Ahmed cita estudos que demonstram um microbioma saudável em pessoas que consomem, em média, 30 plantas diferentes por semana.
Mas será que uma mudança na dieta pode influenciar nas emoções ou até ajudar no combate a doenças como a depressão?
Um ensaio realizado na Universidade de Oxford, no Reino Unido, tentou responder essa pergunta. Os pesquisadores reuniram 71 voluntários com depressão e os dividiram em dois grupos. O primeiro recebeu probióticos durante 4 semanas; o segundo, placebo. O estudo foi aleatório, nem os cientistas e nem os participantes sabiam quem estava recebendo o quê.

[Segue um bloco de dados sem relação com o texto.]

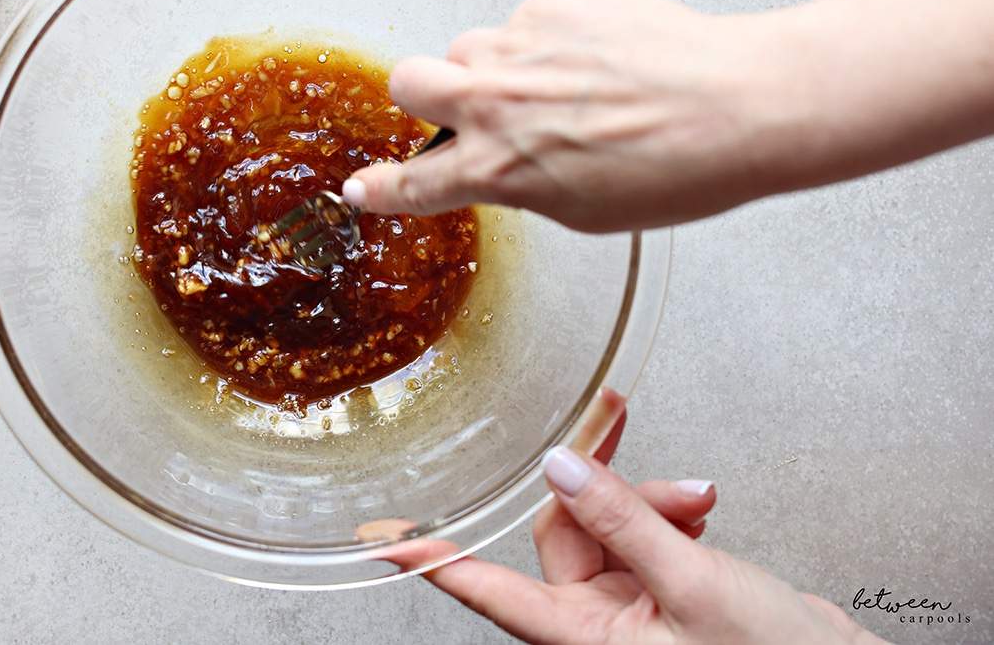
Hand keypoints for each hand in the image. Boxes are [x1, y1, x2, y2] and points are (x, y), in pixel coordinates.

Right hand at [343, 0, 782, 230]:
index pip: (413, 183)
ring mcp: (520, 46)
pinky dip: (551, 37)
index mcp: (498, 168)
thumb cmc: (676, 169)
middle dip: (423, 93)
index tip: (360, 187)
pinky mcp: (555, 3)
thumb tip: (507, 167)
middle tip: (465, 105)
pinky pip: (529, 19)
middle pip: (406, 80)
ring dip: (494, 64)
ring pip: (472, 45)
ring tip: (557, 80)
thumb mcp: (585, 210)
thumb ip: (524, 185)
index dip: (380, 188)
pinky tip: (599, 57)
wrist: (737, 104)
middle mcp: (495, 102)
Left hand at [377, 421, 885, 644]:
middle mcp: (593, 625)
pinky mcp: (658, 592)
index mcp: (582, 638)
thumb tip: (563, 469)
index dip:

Durante o experimento, os especialistas realizaram diversos testes para medir fatores como humor, ansiedade, sono e cortisol salivar (uma substância relacionada ao estresse).
A professora Rita Baião, psicóloga clínica e líder do estudo, explica que pessoas com depressão tendem a focar mais em sentimentos e expressões faciais negativas do que em estímulos neutros ou positivos.
“Queríamos entender se o uso de probióticos poderia interferir no processamento de informações emocionais no cérebro”, afirma Baião, que atualmente é professora adjunta na Faculdade de Ciências Sociais do Instituto Universitário de Lisboa, em Portugal.
— No grupo que tomou probióticos, observamos uma menor tendência a detectar estímulos negativos no processamento de expressões faciais e outras informações emocionais — explica.
Baião acredita que os probióticos podem ajudar a aliviar alguns sintomas da depressão, mas diz que são necessárias mais pesquisas. “Ainda precisamos de dados mais sólidos, mas há indícios de que os probióticos podem ter um efeito positivo, com boa tolerância e menos efeitos colaterais”, conclui.
Pasricha, por sua vez, afirma que pode levar décadas para modificar a composição de um microbioma e obter alguma mudança.
— Sabemos que é muito difícil manter certos comportamentos para a maioria das pessoas. Caso contrário, não teríamos uma epidemia de obesidade. Mas estamos reunindo peças essenciais para completar esse quebra-cabeça — aponta o especialista.